Try it: Reproduce all of the material below word for word and line by line, omitting the pictures from your answer.

Provided material:
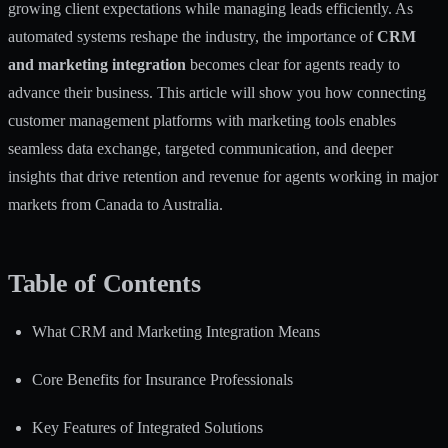
growing client expectations while managing leads efficiently. As
automated systems reshape the industry, the importance of
CRM
and marketing integration
becomes clear for agents ready to
advance their business. This article will show you how connecting
customer management platforms with marketing tools enables
seamless data exchange, targeted communication, and deeper
insights that drive retention and revenue for agents working in major
markets from Canada to Australia.
Table of Contents
What CRM and Marketing Integration Means
Core Benefits for Insurance Professionals
Key Features of Integrated Solutions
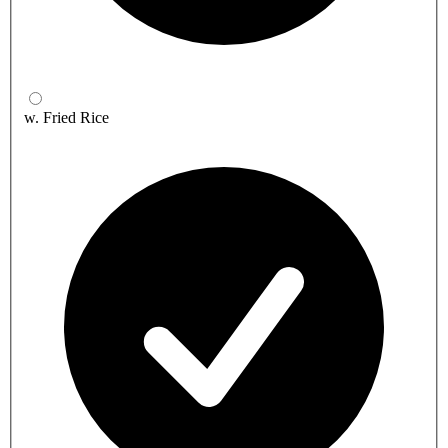
w. Fried Rice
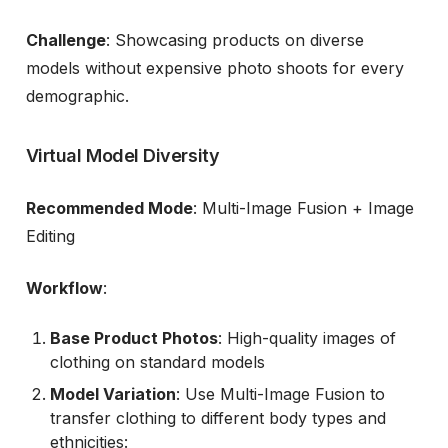
Challenge
: Showcasing products on diverse
models without expensive photo shoots for every
demographic.
Virtual Model Diversity
Recommended Mode
: Multi-Image Fusion + Image
Editing
Workflow
:
Base Product Photos
: High-quality images of
clothing on standard models
Model Variation
: Use Multi-Image Fusion to
transfer clothing to different body types and
ethnicities:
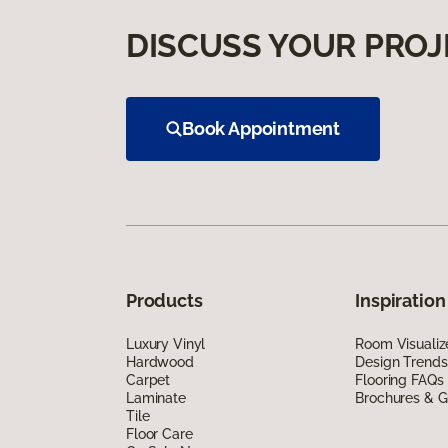
DISCUSS YOUR PROJ
Book Appointment
Products
Inspiration
Luxury Vinyl
Room Visualiz
Hardwood
Design Trends
Carpet
Flooring FAQs
Laminate
Brochures & G
Tile
Floor Care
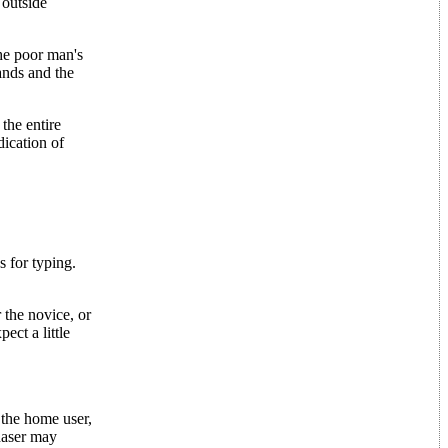
 outside
the poor man's
ands and the
the entire
dication of
s for typing.
 the novice, or
ect a little
 the home user,
chaser may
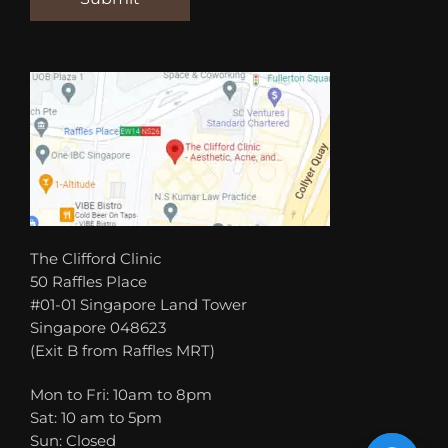
The Clifford Clinic
50 Raffles Place
#01-01 Singapore Land Tower
Singapore 048623
(Exit B from Raffles MRT)
Mon to Fri: 10am to 8pm
Sat: 10 am to 5pm
Sun: Closed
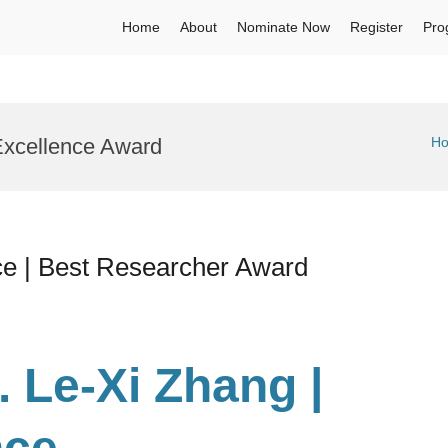
Home
About
Nominate Now
Register
Pro
Excellence Award
H
ce | Best Researcher Award
. Le-Xi Zhang |
nce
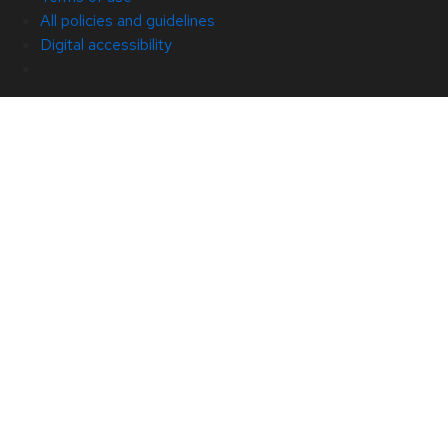
All policies and guidelines
Digital accessibility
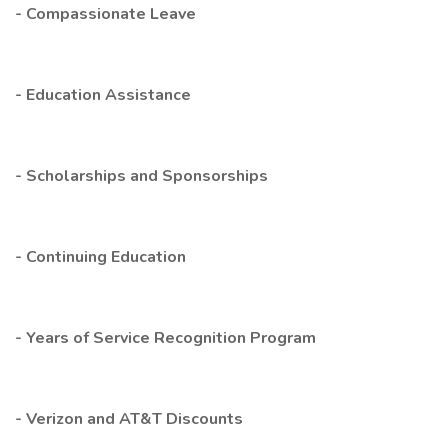
- Compassionate Leave
- Education Assistance
- Scholarships and Sponsorships
- Continuing Education
- Years of Service Recognition Program
- Verizon and AT&T Discounts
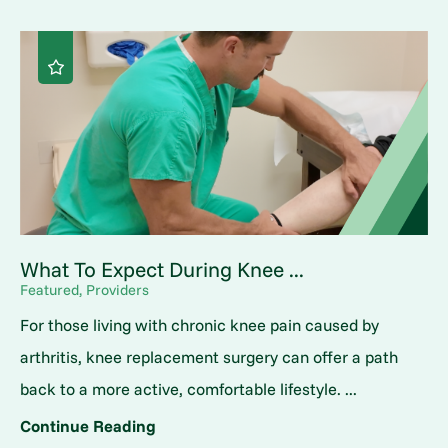
What To Expect During Knee ...
Featured, Providers
For those living with chronic knee pain caused by
arthritis, knee replacement surgery can offer a path
back to a more active, comfortable lifestyle. ...
Continue Reading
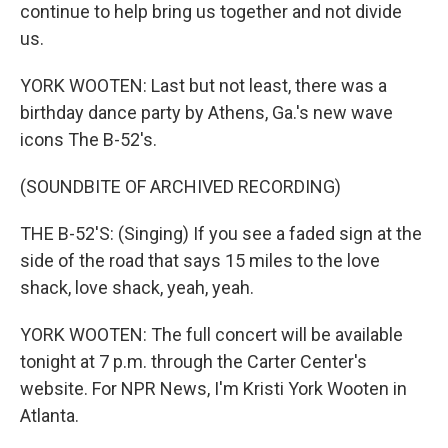
continue to help bring us together and not divide
us.
YORK WOOTEN: Last but not least, there was a
birthday dance party by Athens, Ga.'s new wave
icons The B-52's.
(SOUNDBITE OF ARCHIVED RECORDING)
THE B-52'S: (Singing) If you see a faded sign at the
side of the road that says 15 miles to the love
shack, love shack, yeah, yeah.
YORK WOOTEN: The full concert will be available
tonight at 7 p.m. through the Carter Center's
website. For NPR News, I'm Kristi York Wooten in
Atlanta.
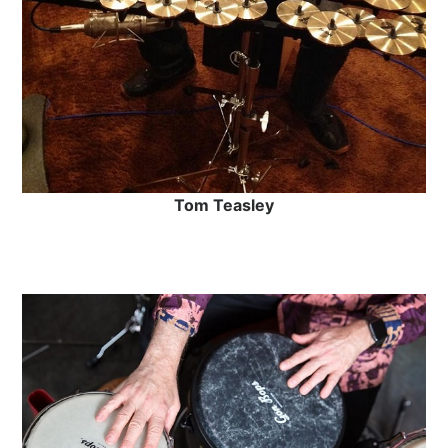
Tom Teasley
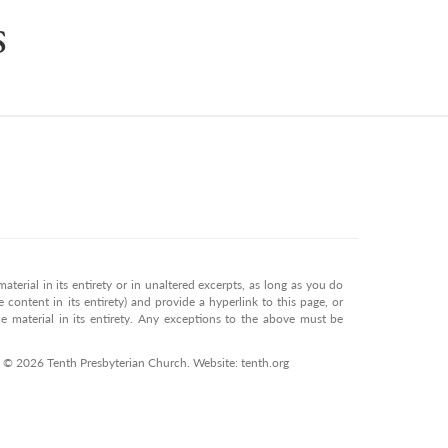
s
terial in its entirety or in unaltered excerpts, as long as you do
 content in its entirety) and provide a hyperlink to this page, or
 material in its entirety. Any exceptions to the above must be
. © 2026 Tenth Presbyterian Church. Website: tenth.org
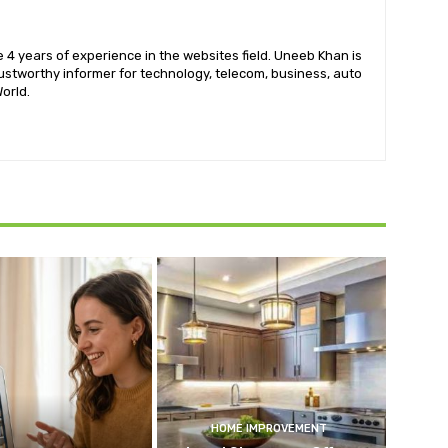
 4 years of experience in the websites field. Uneeb Khan is
ustworthy informer for technology, telecom, business, auto
orld.
HOME IMPROVEMENT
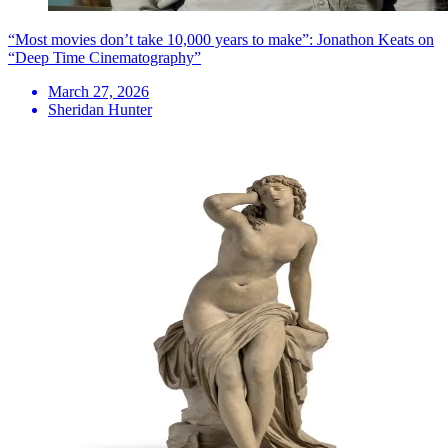
“Most movies don’t take 10,000 years to make”: Jonathon Keats on
“Deep Time Cinematography”
March 27, 2026
Sheridan Hunter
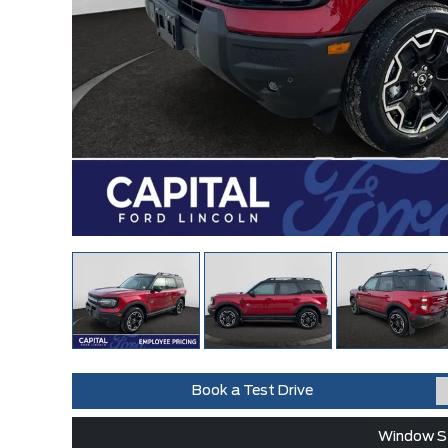
Book a Test Drive
Window St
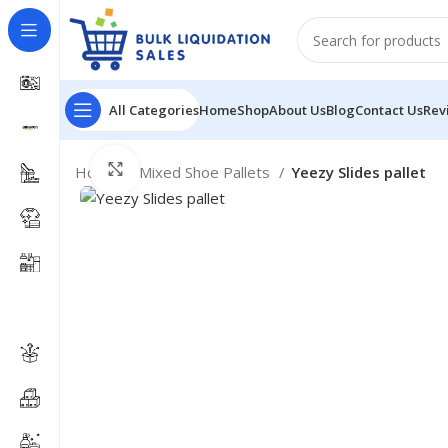
All Categories
Home
Shop
About Us
Blog
Contact Us
Rev
Click to enlarge
Home
Mixed Shoe Pallets
Yeezy Slides pallet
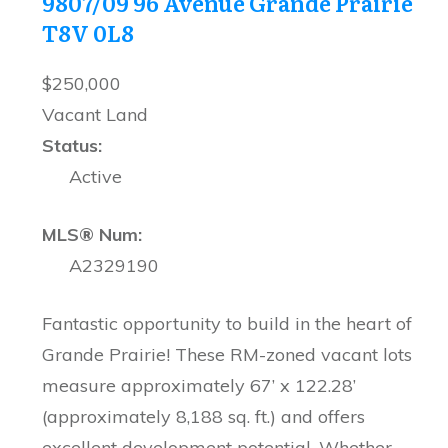
9807/09 96 Avenue
Grande Prairie
T8V 0L8
$250,000
Vacant Land
Status:
Active
MLS® Num:
A2329190
Fantastic opportunity to build in the heart of
Grande Prairie! These RM-zoned vacant lots
measure approximately 67’ x 122.28’
(approximately 8,188 sq. ft.) and offers
excellent development potential. Whether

Finished exercise:
growing client expectations while managing leads efficiently. As
automated systems reshape the industry, the importance of
CRM
and marketing integration
becomes clear for agents ready to
advance their business. This article will show you how connecting
customer management platforms with marketing tools enables
seamless data exchange, targeted communication, and deeper
insights that drive retention and revenue for agents working in major
markets from Canada to Australia.
Table of Contents
What CRM and Marketing Integration Means
Core Benefits for Insurance Professionals
Key Features of Integrated Solutions
w. Fried Rice
Challenge
: Showcasing products on diverse
models without expensive photo shoots for every
demographic.
Virtual Model Diversity
Recommended Mode
: Multi-Image Fusion + Image
Editing
Workflow
:
Base Product Photos
: High-quality images of
clothing on standard models
Model Variation
: Use Multi-Image Fusion to
transfer clothing to different body types and
ethnicities:
DISCUSS YOUR PROJ
Book Appointment
Products
Inspiration
Luxury Vinyl
Room Visualiz
Hardwood
Design Trends
Carpet
Flooring FAQs
Laminate
Brochures & G
Tile
Floor Care
 outside
the poor man's
ands and the
the entire
dication of
s for typing.
 the novice, or
ect a little
 the home user,
chaser may
The Clifford Clinic
50 Raffles Place
#01-01 Singapore Land Tower
Singapore 048623
(Exit B from Raffles MRT)
Mon to Fri: 10am to 8pm
Sat: 10 am to 5pm
Sun: Closed
Home
About
Nominate Now
Register
Pro
Excellence Award
H
ce | Best Researcher Award
. Le-Xi Zhang |
nce
All policies and guidelines
Digital accessibility
- Compassionate Leave
- Education Assistance
- Scholarships and Sponsorships
- Continuing Education
- Years of Service Recognition Program
- Verizon and AT&T Discounts
What To Expect During Knee ...
Featured, Providers
For those living with chronic knee pain caused by
arthritis, knee replacement surgery can offer a path
back to a more active, comfortable lifestyle. ...
Continue Reading
continue to help bring us together and not divide
us.
YORK WOOTEN: Last but not least, there was a
birthday dance party by Athens, Ga.'s new wave
icons The B-52's.
(SOUNDBITE OF ARCHIVED RECORDING)
THE B-52'S: (Singing) If you see a faded sign at the
side of the road that says 15 miles to the love
shack, love shack, yeah, yeah.
YORK WOOTEN: The full concert will be available
tonight at 7 p.m. through the Carter Center's
website. For NPR News, I'm Kristi York Wooten in
Atlanta.
Tom Teasley
s
terial in its entirety or in unaltered excerpts, as long as you do
 content in its entirety) and provide a hyperlink to this page, or
 material in its entirety. Any exceptions to the above must be
. © 2026 Tenth Presbyterian Church. Website: tenth.org
 4 years of experience in the websites field. Uneeb Khan is
ustworthy informer for technology, telecom, business, auto
orld.
HOME IMPROVEMENT
“Most movies don’t take 10,000 years to make”: Jonathon Keats on
“Deep Time Cinematography”
March 27, 2026
Sheridan Hunter
Book a Test Drive
Window St
All Categories
Home
Shop
About Us
Blog
Contact Us
Rev
Click to enlarge
Home
Mixed Shoe Pallets
Yeezy Slides pallet
9807/09 96 Avenue
Grande Prairie
T8V 0L8
$250,000
Vacant Land
Status:
Active
MLS® Num:
A2329190
Fantastic opportunity to build in the heart of
Grande Prairie! These RM-zoned vacant lots
measure approximately 67’ x 122.28’
(approximately 8,188 sq. ft.) and offers
excellent development potential. Whether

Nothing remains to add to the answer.